## Problem statement
Report the number of lines holding "stained" in the material below, and nothing more.

## Provided data
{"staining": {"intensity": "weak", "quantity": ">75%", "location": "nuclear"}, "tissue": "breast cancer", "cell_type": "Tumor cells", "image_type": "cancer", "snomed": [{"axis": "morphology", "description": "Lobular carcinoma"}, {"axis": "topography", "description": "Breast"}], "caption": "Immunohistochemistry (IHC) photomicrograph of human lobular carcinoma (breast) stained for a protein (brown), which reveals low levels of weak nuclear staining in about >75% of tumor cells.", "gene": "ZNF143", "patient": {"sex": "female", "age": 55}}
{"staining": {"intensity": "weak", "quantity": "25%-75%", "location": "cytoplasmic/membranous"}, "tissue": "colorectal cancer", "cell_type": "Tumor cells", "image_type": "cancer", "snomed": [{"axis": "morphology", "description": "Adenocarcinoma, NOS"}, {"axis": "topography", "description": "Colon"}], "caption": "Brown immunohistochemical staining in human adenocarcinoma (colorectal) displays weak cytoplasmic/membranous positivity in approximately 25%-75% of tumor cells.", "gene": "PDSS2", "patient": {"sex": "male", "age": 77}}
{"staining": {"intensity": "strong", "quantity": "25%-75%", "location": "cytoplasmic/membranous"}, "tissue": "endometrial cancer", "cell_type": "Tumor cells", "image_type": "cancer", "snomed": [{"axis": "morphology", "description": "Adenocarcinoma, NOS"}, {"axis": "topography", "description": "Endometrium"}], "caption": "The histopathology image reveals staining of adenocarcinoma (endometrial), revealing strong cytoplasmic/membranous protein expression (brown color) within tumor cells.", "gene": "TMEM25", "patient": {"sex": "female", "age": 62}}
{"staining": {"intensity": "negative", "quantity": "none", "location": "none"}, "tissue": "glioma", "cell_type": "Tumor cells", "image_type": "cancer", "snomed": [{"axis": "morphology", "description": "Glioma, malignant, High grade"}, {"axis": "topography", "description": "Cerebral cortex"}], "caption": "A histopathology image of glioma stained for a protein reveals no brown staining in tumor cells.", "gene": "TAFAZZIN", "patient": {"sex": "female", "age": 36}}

## The completed task
2